Work instruction 1 ▸ Convert the text lines in the records below into a JSON list of strings, one string per line, skipping blank lines. Leave out the picture lines.

Today there are hundreds of communities of practice growing across the Canadian public service. For me the light turned on when I recognized the need to find and train new learning organization practitioners. I struggled with the old "train the trainer" model and found it cumbersome and loaded with old style learning methodology baggage.

My colleague Karen Bonner introduced me to the community of practice model and we began to experiment. Today there are over one hundred practitioners located in every province. The organization, the commitment and the learning is completely in their hands as a community. The results are amazing. People do not want to learn in a vacuum. Workshops can be a vacuum. They really start to learn when they find a passion for a subject and then make a real connection to other learners and real time practitioners. The community of practice gives them both...in spades.

Work instruction 2 ▸
Using the community-of-practice passage, answer these questions:
(a) Which training model did the writer find cumbersome?
(b) Who introduced the writer to the community of practice model?
(c) How many practitioners are there today, and where are they located?

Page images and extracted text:

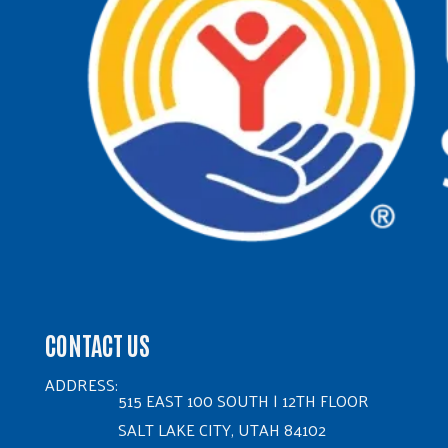
CONTACT US
ADDRESS:
515 EAST 100 SOUTH | 12TH FLOOR
SALT LAKE CITY, UTAH 84102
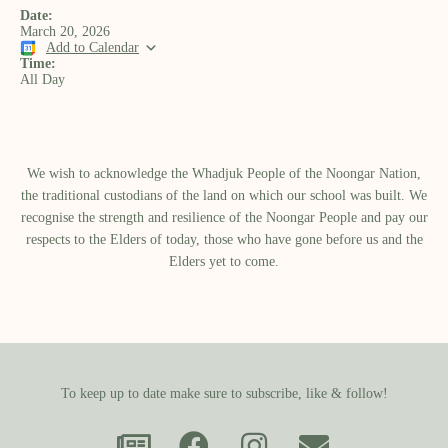
Date:
March 20, 2026
Add to Calendar
Time:
All Day
We wish to acknowledge the Whadjuk People of the Noongar Nation,
the traditional custodians of the land on which our school was built.​ We
recognise the strength and resilience of the Noongar People and pay our
respects to the Elders of today, those who have gone before us and the
Elders yet to come.
To keep up to date make sure to subscribe, like & follow!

Answer space 1 ▸
[
  "CONTACT US",
  "ADDRESS:",
  "515 EAST 100 SOUTH | 12TH FLOOR",
  "SALT LAKE CITY, UTAH 84102",
  "Date:",
  "March 20, 2026",
  "Add to Calendar",
  "Time:",
  "All Day",
  "We wish to acknowledge the Whadjuk People of the Noongar Nation,",
  "the traditional custodians of the land on which our school was built.​ We",
  "recognise the strength and resilience of the Noongar People and pay our",
  "respects to the Elders of today, those who have gone before us and the",
  "Elders yet to come.",
  "To keep up to date make sure to subscribe, like & follow!"
]

Answer space 2 ▸
(a) The "train the trainer" model.
(b) Karen Bonner.
(c) Over one hundred, located in every province.